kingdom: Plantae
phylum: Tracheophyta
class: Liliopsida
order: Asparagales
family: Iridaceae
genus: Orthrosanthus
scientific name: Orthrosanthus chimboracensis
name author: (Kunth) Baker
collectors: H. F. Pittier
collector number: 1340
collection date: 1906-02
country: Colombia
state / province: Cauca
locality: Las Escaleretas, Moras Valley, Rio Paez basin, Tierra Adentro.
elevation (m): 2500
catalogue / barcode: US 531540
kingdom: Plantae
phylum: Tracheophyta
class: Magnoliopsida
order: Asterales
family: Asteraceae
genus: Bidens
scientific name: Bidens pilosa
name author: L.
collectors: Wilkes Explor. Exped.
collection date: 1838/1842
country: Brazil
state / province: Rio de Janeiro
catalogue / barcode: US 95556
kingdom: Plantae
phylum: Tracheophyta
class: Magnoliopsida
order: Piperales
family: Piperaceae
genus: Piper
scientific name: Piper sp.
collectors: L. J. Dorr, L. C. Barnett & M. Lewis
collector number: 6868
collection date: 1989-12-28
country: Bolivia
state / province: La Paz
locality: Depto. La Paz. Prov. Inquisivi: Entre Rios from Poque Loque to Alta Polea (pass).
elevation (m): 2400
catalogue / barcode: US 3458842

Task prompt:
Format every line of the rows above as one numbered list, omitting any blank lines.

Exercise output:
1. kingdom: Plantae
2. phylum: Tracheophyta
3. class: Liliopsida
4. order: Asparagales
5. family: Iridaceae
6. genus: Orthrosanthus
7. scientific name: Orthrosanthus chimboracensis
8. name author: (Kunth) Baker
9. collectors: H. F. Pittier
10. collector number: 1340
11. collection date: 1906-02
12. country: Colombia
13. state / province: Cauca
14. locality: Las Escaleretas, Moras Valley, Rio Paez basin, Tierra Adentro.
15. elevation (m): 2500
16. catalogue / barcode: US 531540
17. kingdom: Plantae
18. phylum: Tracheophyta
19. class: Magnoliopsida
20. order: Asterales
21. family: Asteraceae
22. genus: Bidens
23. scientific name: Bidens pilosa
24. name author: L.
25. collectors: Wilkes Explor. Exped.
26. collection date: 1838/1842
27. country: Brazil
28. state / province: Rio de Janeiro
29. catalogue / barcode: US 95556
30. kingdom: Plantae
31. phylum: Tracheophyta
32. class: Magnoliopsida
33. order: Piperales
34. family: Piperaceae
35. genus: Piper
36. scientific name: Piper sp.
37. collectors: L. J. Dorr, L. C. Barnett & M. Lewis
38. collector number: 6868
39. collection date: 1989-12-28
40. country: Bolivia
41. state / province: La Paz
42. locality: Depto. La Paz. Prov. Inquisivi: Entre Rios from Poque Loque to Alta Polea (pass).
43. elevation (m): 2400
44. catalogue / barcode: US 3458842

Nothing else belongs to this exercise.